Growing up between Austin, Texas, and Chickasaw Nation, Oklahoma, photographer Rahim Fortune recalls, “I have been exposed to the destruction of culture firsthand. In Austin, with gentrification, and in Oklahoma, with corporations taking native land.” It’s through these experiences that he’s laid the foundations of his creative legacy. “I work to find the beauty in everyday life while leaving space for and honouring the hardships many of us face,” he explains.
As a member of the Chickasaw Indian Nation tribe, Fortune has been documenting the community closest to him since 2016 through striking black and white portraiture of its older and younger generations dressed in intertribal regalia. “I began making documentary photographs as a way of understanding what is happening in regards to racial inequality and economic disparity,” he says. “I strive to create work that will allow others to learn and heal.”
Fortune hopes to win the Dazed 100 to help with the publishing fees of his debut monograph, Oklahoma – “A body of work that has never been produced from this geographic region,” he says – which would be donated to a number of public libraries in the Chickasaw Nation, where the series was made.
When it comes to your work, what are you most proud of?
Rahim Fortune: I'm very proud of all of the work I have done around family dynamics in black and native communities. My proudest moment was having a show at MoMA PS1 in 2018. The show displayed photographs of Indigenous folks wearing intertribal regalia at a native gathering on the Shinnecock reservation.
What or who gives you hope and why?
Rahim Fortune: Working with the future generation of artists and thinkers gives me hope. We are in a moment where the voices of people of colour, women, and queer artists are able to be amplified like never before. Seeing fresh work created in the American South is something that constantly gives me hope.
“I began making documentary photographs as a way of understanding what is happening in regards to racial inequality and economic disparity.

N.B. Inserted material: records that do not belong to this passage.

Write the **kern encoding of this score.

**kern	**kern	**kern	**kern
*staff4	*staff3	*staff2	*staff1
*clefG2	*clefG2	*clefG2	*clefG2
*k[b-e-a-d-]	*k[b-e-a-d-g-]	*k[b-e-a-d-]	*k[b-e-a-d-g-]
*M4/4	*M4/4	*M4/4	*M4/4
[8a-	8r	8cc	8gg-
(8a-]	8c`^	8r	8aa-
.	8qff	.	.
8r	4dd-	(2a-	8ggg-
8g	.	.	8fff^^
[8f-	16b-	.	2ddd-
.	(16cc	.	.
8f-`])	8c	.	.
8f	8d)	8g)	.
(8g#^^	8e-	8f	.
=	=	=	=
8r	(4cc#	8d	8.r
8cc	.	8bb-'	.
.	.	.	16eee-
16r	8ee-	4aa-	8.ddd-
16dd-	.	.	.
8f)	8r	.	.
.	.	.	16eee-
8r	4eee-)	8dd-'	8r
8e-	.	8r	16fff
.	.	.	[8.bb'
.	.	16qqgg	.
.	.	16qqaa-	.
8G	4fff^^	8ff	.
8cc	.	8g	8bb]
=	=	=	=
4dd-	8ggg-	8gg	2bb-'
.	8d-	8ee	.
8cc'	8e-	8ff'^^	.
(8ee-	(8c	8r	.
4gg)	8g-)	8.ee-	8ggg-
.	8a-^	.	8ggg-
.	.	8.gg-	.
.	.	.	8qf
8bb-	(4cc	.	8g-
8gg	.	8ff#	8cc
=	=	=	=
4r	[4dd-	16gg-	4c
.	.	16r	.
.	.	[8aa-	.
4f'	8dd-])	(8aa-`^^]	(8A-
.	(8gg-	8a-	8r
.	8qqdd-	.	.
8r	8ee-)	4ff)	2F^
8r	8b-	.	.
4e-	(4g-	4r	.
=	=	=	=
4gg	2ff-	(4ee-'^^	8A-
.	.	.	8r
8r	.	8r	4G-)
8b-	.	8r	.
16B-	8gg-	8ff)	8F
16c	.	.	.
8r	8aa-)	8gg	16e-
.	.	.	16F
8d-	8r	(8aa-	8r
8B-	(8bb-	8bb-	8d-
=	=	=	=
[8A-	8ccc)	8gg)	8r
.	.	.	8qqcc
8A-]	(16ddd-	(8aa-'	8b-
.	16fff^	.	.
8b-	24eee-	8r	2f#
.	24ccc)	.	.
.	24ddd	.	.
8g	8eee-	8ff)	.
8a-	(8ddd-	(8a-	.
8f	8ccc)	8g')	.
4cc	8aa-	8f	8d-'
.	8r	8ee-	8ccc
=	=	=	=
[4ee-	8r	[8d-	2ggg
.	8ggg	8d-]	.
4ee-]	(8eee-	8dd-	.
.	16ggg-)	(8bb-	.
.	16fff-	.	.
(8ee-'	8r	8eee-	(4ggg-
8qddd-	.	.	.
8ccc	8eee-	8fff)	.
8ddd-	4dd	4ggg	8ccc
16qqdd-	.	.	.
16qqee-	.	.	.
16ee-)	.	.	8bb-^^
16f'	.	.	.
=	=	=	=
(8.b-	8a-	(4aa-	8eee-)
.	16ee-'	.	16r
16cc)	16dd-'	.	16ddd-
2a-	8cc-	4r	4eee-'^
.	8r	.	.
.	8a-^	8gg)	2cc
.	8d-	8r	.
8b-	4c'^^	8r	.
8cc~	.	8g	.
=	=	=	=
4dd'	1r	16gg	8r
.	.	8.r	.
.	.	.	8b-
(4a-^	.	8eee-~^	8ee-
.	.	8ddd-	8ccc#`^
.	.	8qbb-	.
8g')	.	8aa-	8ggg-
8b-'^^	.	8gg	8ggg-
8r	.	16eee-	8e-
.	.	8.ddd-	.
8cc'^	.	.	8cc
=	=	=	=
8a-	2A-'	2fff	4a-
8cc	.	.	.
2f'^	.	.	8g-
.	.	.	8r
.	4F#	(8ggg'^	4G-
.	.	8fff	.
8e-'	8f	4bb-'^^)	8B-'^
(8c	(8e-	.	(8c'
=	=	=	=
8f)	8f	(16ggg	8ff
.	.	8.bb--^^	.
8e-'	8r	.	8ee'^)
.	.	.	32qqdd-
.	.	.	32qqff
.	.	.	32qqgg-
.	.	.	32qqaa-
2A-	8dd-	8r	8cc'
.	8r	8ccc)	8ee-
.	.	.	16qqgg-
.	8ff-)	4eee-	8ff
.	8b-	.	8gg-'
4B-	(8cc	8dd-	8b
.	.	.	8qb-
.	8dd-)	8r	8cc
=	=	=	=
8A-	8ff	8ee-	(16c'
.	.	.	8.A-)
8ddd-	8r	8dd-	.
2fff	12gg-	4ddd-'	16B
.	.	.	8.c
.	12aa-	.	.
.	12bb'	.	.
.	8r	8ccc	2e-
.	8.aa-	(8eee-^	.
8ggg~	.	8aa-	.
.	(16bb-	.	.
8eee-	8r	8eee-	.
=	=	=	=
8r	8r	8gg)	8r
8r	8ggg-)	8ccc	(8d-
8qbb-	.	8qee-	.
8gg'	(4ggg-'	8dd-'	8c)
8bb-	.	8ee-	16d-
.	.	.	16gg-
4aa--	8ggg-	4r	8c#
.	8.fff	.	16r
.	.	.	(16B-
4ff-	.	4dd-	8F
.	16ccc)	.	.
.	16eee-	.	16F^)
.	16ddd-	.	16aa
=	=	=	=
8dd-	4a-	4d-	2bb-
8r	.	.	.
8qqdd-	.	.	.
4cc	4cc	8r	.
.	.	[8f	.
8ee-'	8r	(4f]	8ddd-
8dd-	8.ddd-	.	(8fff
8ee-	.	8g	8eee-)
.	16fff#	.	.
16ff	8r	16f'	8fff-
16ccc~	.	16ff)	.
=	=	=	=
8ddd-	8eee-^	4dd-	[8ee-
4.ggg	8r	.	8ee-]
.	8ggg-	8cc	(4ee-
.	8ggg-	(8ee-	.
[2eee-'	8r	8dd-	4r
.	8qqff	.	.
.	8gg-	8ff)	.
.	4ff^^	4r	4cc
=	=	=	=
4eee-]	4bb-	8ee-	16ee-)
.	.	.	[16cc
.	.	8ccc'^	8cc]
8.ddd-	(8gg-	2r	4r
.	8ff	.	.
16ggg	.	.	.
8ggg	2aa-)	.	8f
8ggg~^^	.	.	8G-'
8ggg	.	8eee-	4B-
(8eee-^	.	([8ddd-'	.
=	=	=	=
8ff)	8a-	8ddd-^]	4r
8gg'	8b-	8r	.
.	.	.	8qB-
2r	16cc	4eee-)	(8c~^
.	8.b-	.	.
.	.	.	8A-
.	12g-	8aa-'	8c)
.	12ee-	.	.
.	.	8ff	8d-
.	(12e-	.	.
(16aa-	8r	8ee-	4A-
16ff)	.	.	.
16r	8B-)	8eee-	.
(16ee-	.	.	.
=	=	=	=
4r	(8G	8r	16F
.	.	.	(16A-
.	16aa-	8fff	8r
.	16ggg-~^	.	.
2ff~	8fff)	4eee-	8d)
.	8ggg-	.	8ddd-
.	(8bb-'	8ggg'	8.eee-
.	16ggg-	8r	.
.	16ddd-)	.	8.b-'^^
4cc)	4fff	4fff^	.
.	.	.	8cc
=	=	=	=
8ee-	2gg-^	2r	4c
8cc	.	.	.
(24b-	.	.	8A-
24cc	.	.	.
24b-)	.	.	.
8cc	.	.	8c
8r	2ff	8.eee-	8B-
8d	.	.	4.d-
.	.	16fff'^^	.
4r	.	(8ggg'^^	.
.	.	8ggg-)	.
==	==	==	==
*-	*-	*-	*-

I strive to create work that will allow others to learn and heal” – Rahim Fortune
What creative or philanthropic project would you work on with a grant from the Dazed 100 Ideas Fund?
Rahim Fortune: This grant would help me complete the sequencing and publishing of my first monograph, Oklahoma. This book is a collection of photographs and essays created over three years, of me returning to my family's native land. It's a body of work that has never been produced from this geographic region.